SUPPLIED PASSAGE
*** Block opens ***

Aug 23, 2009 3:59 PM
260Everything you ever wanted to know about tipping:
Oct 7, 2009 3:46 PM
261Can you do the National Parks without a car?
The short, advice-filled answer is “no.” For the overwhelming majority of the US national parks, the only options for seeing them are to (a) rent a car, or (b) join a group tour. A relative handful of the National Parks can be reached without a private automobile, but even in those cases, it’s going to be time-consuming, fraught with hassle, and probably non-cheap.
And then getting around the park once you’re there will be a pain. Almost all of the parks are not points on the map but large-to-vast regions. Some parks provide a shuttle bus to get around (generally to the major tourist draws only), but most do not. So if you want to go someplace that the shuttles don’t go, or if you want to go to a park without a shuttle, you’ll be in for some serious backpacking. (That’s “backpacking” in the American sense, i.e., the kind where you carry everything you need on your back (food, water, tent, sleeping bag) and hike to your destination.) If you are one of those long-distance bikers, traveling with a bike will increase your range to the point where many parks are more doable. But even in that case, you’ll need to plan fairly carefully. That subject is beyond the scope of this post.

*** Block closes ***

TASK REQUIREMENTS
A. Answer these questions on the passage about visiting national parks without a car:
(i) What two options does it give for seeing most US national parks?
(ii) Where do park shuttle buses generally go?
(iii) What does traveling with a bike increase?
B. Supply the next part of the passage about visiting national parks without a car, beginning after its final sentence.
The lines after the passage about national parks play no part here.

MATERIAL SHOWN

*** Block opens ***

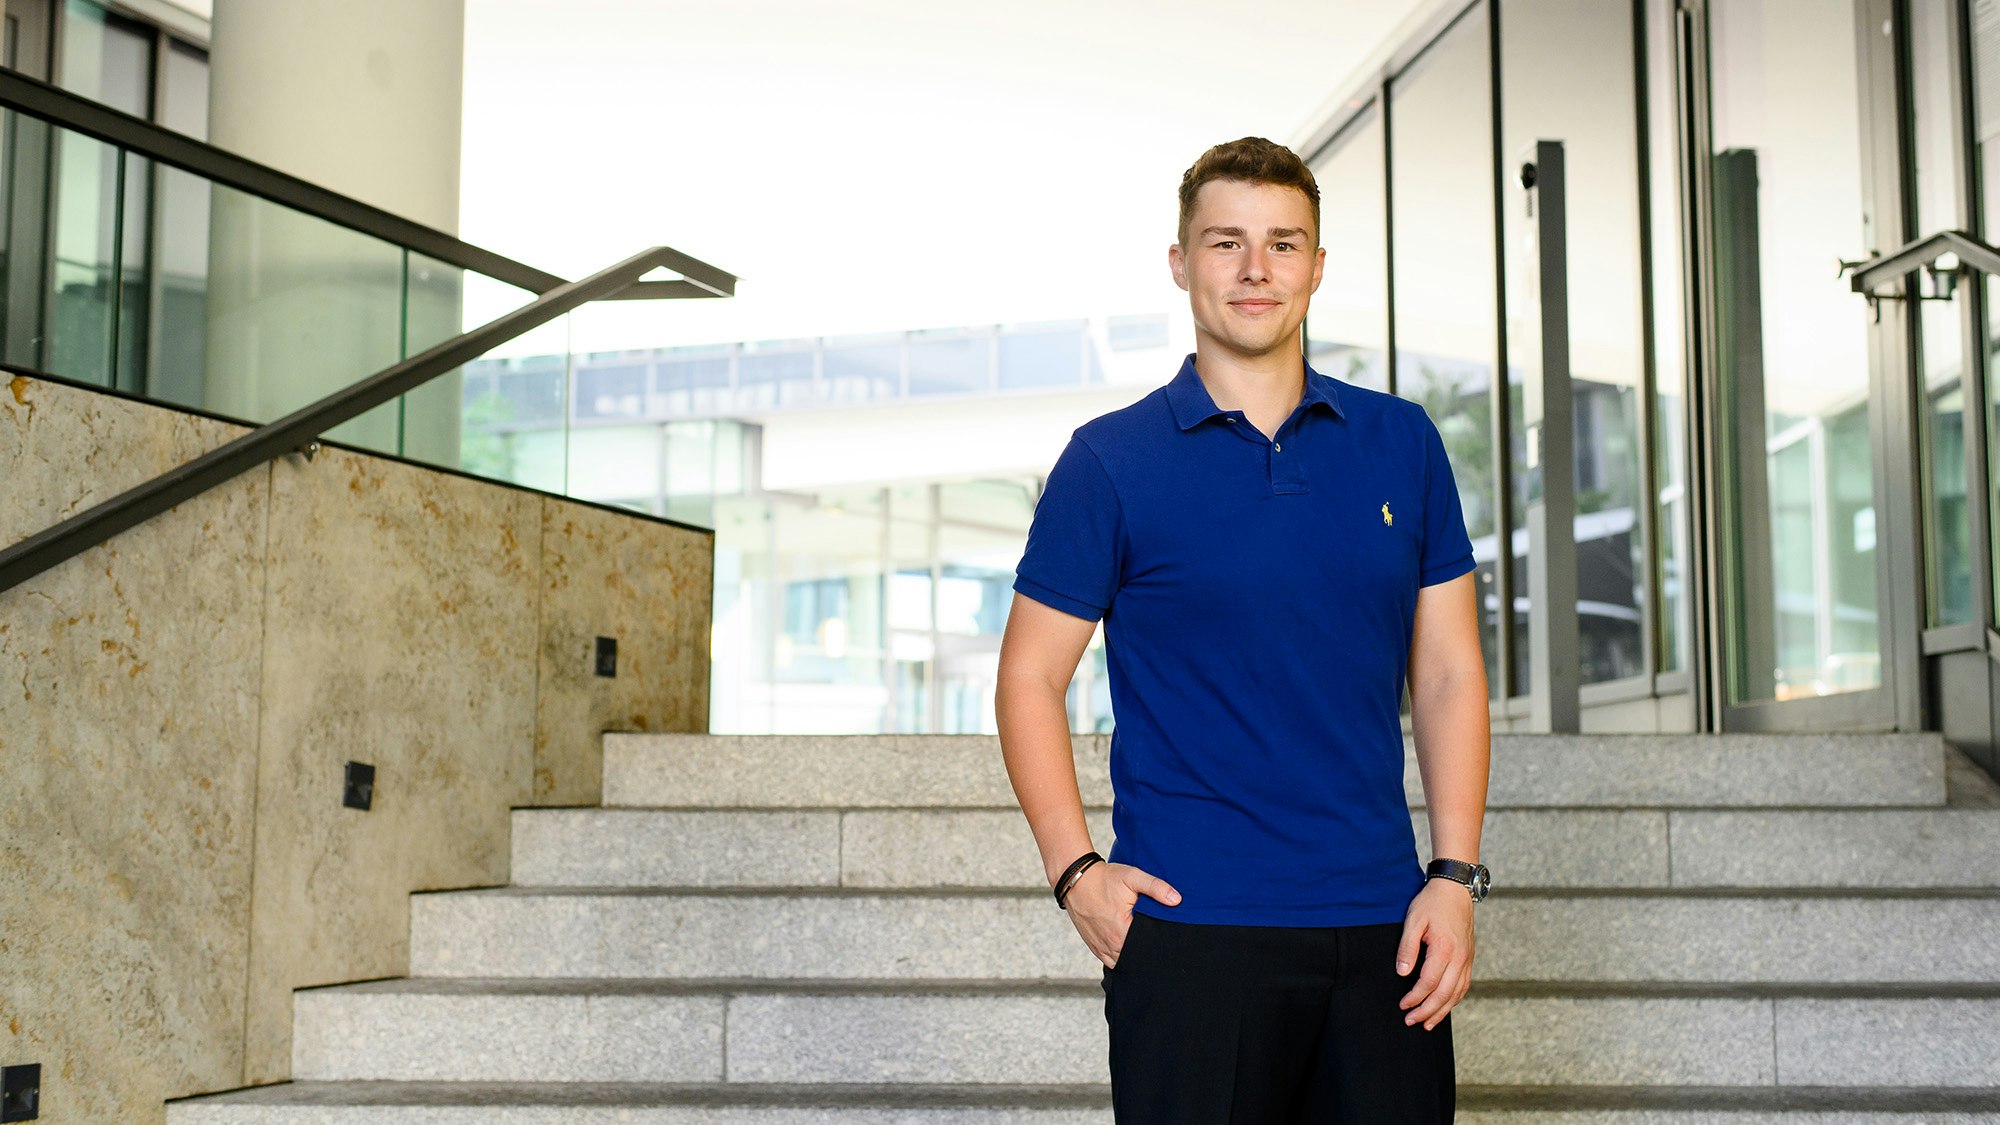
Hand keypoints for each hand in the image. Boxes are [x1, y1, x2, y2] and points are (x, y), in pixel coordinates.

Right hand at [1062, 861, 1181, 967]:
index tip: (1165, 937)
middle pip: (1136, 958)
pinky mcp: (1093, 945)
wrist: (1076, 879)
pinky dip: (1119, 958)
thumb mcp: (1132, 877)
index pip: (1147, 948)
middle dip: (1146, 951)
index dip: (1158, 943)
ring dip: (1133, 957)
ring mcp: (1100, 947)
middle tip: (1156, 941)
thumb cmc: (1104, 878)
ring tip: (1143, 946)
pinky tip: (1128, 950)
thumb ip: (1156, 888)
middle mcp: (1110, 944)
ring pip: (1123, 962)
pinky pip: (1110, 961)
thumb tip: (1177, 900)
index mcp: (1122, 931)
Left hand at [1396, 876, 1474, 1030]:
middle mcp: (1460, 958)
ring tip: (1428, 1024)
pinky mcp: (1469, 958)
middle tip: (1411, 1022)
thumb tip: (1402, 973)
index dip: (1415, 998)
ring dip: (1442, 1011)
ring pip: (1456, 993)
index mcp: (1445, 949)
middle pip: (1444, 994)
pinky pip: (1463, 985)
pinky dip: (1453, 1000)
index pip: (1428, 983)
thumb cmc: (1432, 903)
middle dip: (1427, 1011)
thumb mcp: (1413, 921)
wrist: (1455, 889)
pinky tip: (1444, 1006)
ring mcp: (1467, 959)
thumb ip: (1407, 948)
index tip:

*** Block closes ***

OUTPUTS IN ORDER
A.
(i) Renting a car or joining a group tour.
(ii) To the major tourist draws only.
(iii) Your range, to the point where many parks are more doable.

B.
All that having been said, we here are aware that there are people for whom, for one reason or another, driving is not an option, and joining a tour may not be either. For those folks, here is a list of those national parks that can be reached with at least some level of success without a car.
The list includes, at this writing (autumn 2009), ALL units designated as National Parks, National Seashores, and National Lakeshores, for which some combination of Greyhound, Amtrak, public buses, commercial flights, and/or ferries can get you within at least hiking distance (defined here as ten miles (16 km)) of the front door. ( Note that even if you can get to the entrance of the park, it may be many more miles of hiking before you get to the main points of interest. Plan ahead before you go.) I also included any of the National Monuments that are at all well known. The list includes all of the battlefields, plus some of the more prominent historic parks/sites, but no claim is made as to completeness for those. There are simply too many of them, and I didn't want this project to spiral out of control any more than it has already.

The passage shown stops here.